[Start of Attachment]
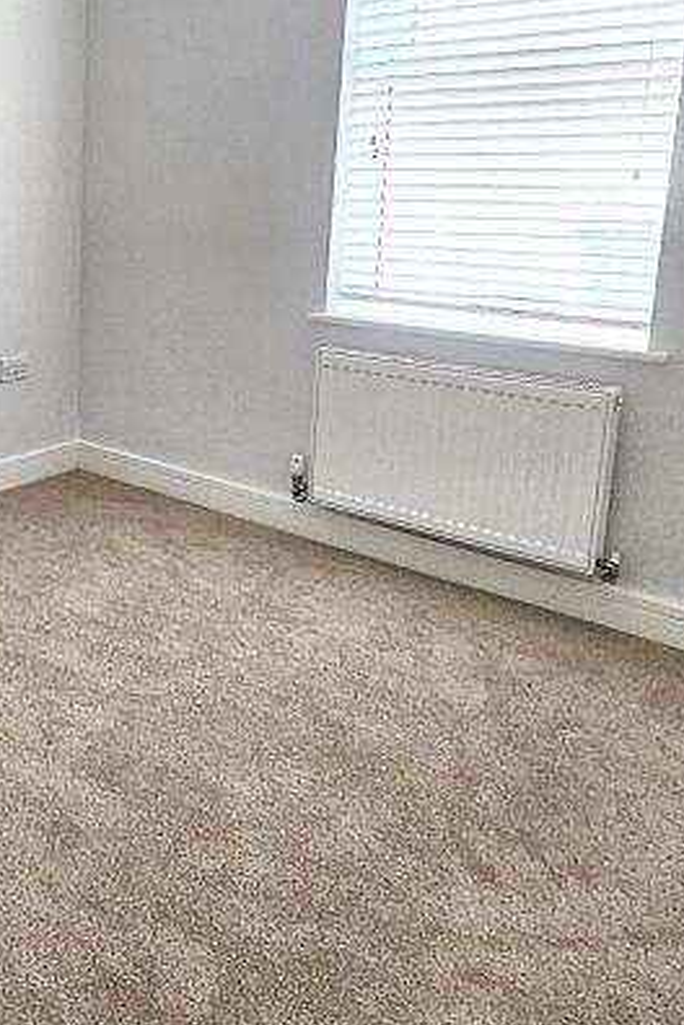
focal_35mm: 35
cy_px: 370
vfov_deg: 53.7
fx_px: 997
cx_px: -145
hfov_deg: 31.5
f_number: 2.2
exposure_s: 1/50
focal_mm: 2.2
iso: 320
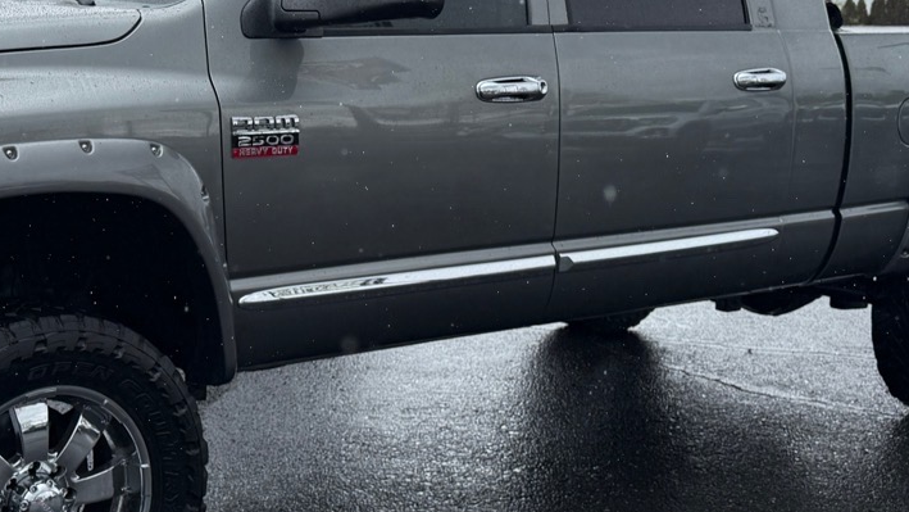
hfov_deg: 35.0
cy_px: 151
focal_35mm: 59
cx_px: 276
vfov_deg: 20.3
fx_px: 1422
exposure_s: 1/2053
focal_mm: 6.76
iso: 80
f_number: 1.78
[End of Attachment]
Set the entire listing down again, exact in every line, without any pictures.

● Finished task:
focal_35mm: 35
cy_px: 370
vfov_deg: 53.7
fx_px: 997
cx_px: -145
hfov_deg: 31.5
f_number: 2.2
exposure_s: 1/50
focal_mm: 2.2
iso: 320
hfov_deg: 35.0
cy_px: 151
focal_35mm: 59
cx_px: 276
vfov_deg: 20.3
fx_px: 1422
exposure_s: 1/2053
focal_mm: 6.76
iso: 80
f_number: 1.78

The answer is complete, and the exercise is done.